In fairness, inside our global economy that is true. However, that’s not the only reason. By issuing fresh money we can afford to cover back the debts we had, quite simply we make new debts to cover the old ones. But that is not only it, by de-valuing our currencies we are de-facto de-valuing our debts. That is why our countries love inflation. In inflationary environments it’s better to grow because debts are cheap. But what are the consequences of most this? It’s hard to store wealth. If you keep the money (you worked hard to obtain) in your bank account you’re actually losing wealth because your money is de-valuing pretty quickly.
Because each central bank comes with an inflation target at around 2% we are able to well say that keeping money costs all of us at least 2% per year. This discourages savers and spur consumes. This is how our economies are working, based on inflation and debts.
What about deflation? Well this is often the opposite of inflation and it is the biggest nightmare for the central banks, let’s understand why. Basically, we have deflation when overall the costs of goods fall. This would be caused by a rise of value of money. To begin with, it would hurt spending as consumers will be incentivised to save money because their value will increase overtime. Alternatively merchants will undoubtedly be under constant pressure. They will have to sell their goods quick otherwise they’ll lose money because the price they will charge for his or her services will drop over time. But if there is something we learned in these years is that central banks and governments usually do not care much about consumers or merchants, what they care probably the most is DEBT!!. In a deflationary environment debt can be a real burden as it will only get bigger as time passes. Because our economies derive from debt you can imagine what will be the consequences of deflation.
So in summary, inflation is growth friendly but is founded on debt. Which means future generations will pay our debts. Deflation however makes growth harder nonetheless it implies that future generations won’t have much debt to pay (in such context it might be possible to afford slow growth).
OK so how all of this fits with bitcoins?
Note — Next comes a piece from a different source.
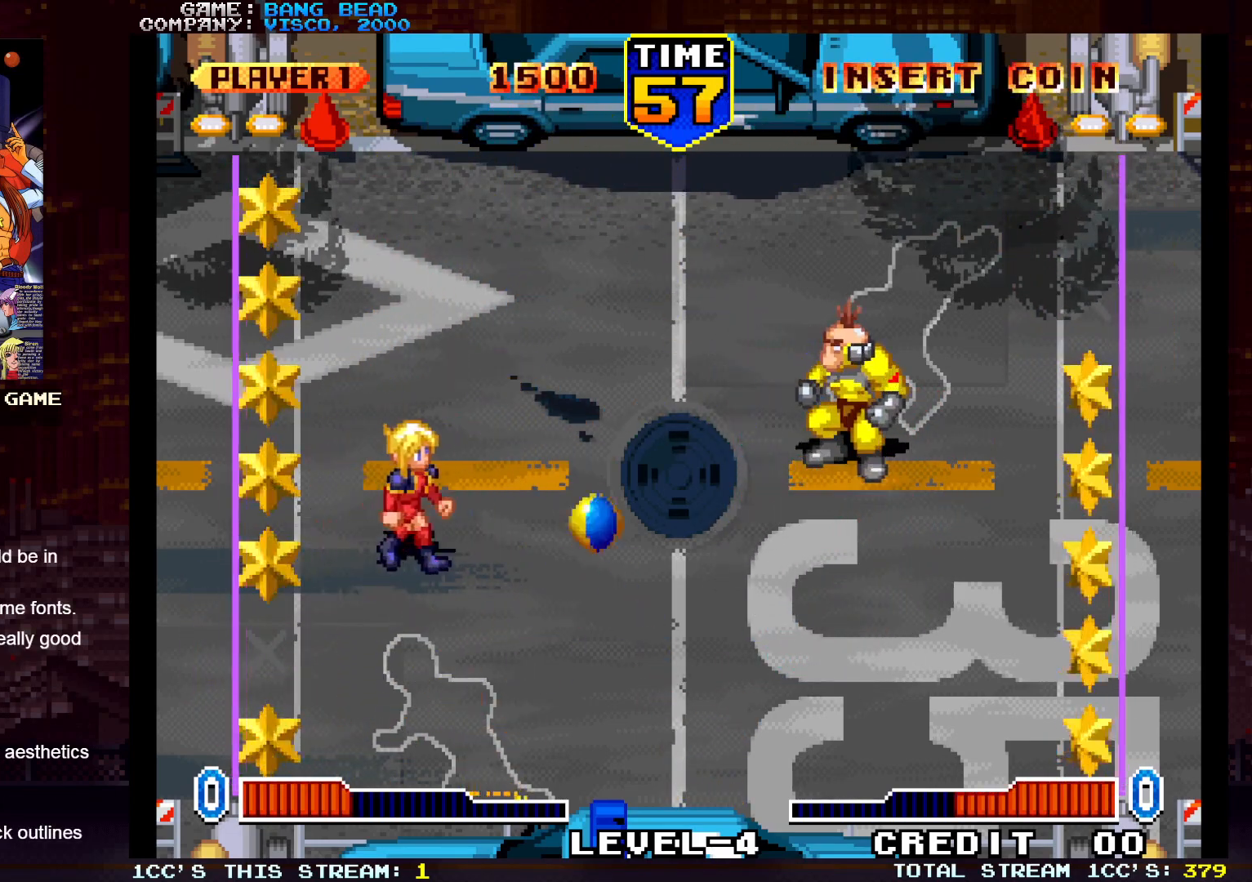
{"dt_ms": 500, "buttons": [], "left_stick": "center", "events": [[367, "left_stick", "left"], [500, "left_stick", "center"]]}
Well, bitcoins are designed to be an alternative for the money and to be both a store of value and a mean for trading goods. They are limited in number and we will never have more than 21 million bitcoins around. Therefore they are designed to be deflationary. Now we have all seen what the results of deflation are. However, in a bitcoin-based future it would still be easy for businesses to thrive. The ideal solution will be to switch from the debt-based economy to a share-based economy. In Bitcoin Era Site , because contracting debts in bitcoins will be very expensive business can still have the capital they need by issuing shares of their company. This could be an interesting alternative as it will offer you many investment opportunities and the wealth generated will undoubtedly be distributed more evenly among people. However, simply for clarity, I must say that the main costs of borrowing capital will undoubtedly be reduced under bitcoins as the fees would be extremely low and there will not be intermediaries between transactions (banks rip people off, both borrowers and lenders). This might buffer a number of the negative sides of deflation. Nevertheless, bitcoins will face many problems unfortunately, as governments still need fiat money to pay back the huge debts that we inherited from the past generations.